Their documentation at the Github repo says they typically find millions of instruction opcodes that work, but they can be binned into several main categories:
- Software bug (for example, a bug in your hypervisor or disassembler),
- Hardware bug (a bug in your CPU), or
- Undocumented instruction (an instruction that exists in the processor, but is not acknowledged by the manufacturer)
Who knows how any of these categories of problems could be exploited by a hacker in unexpected ways. As they say:
Scanning with the sandsifter has uncovered undocumented processor features across dozens of opcode categories, flaws in enterprise hypervisors, bugs in nearly every major disassembly and emulation tool, and critical hardware bugs opening security vulnerabilities in the processor itself.

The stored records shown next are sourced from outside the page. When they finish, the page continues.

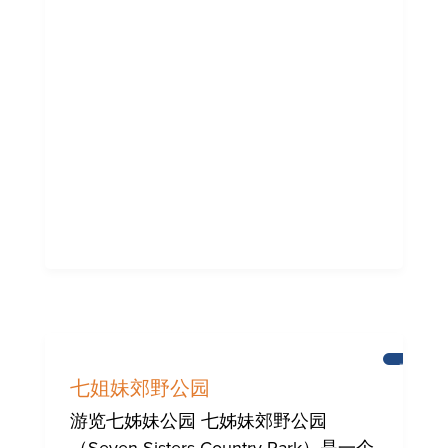
布
莱
七姐妹郊野公园
顿
游览七姊妹公园 七姊妹郊野公园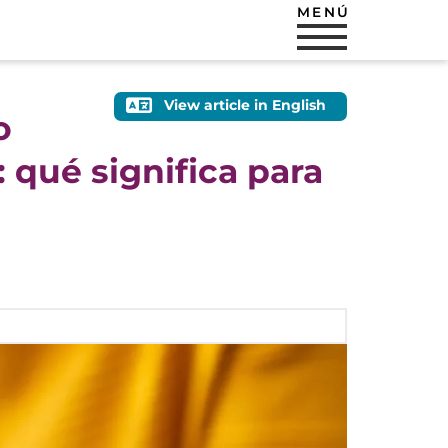
MENÚ
View article in English
o
 qué significa para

Yup, looks pretty bad to me.
The sandsifter whitepaper has more details.
Sources:
With the CIA installing back-doors at the factory, we need more projects like this if we ever hope to be truly secure from hackers.
Interesting. Maybe they are experimental instruction that are not finished yet and Intel let them there because they didn't think anybody could find them, like when you let methods inside a class that you never use, but nobody but you know they're there.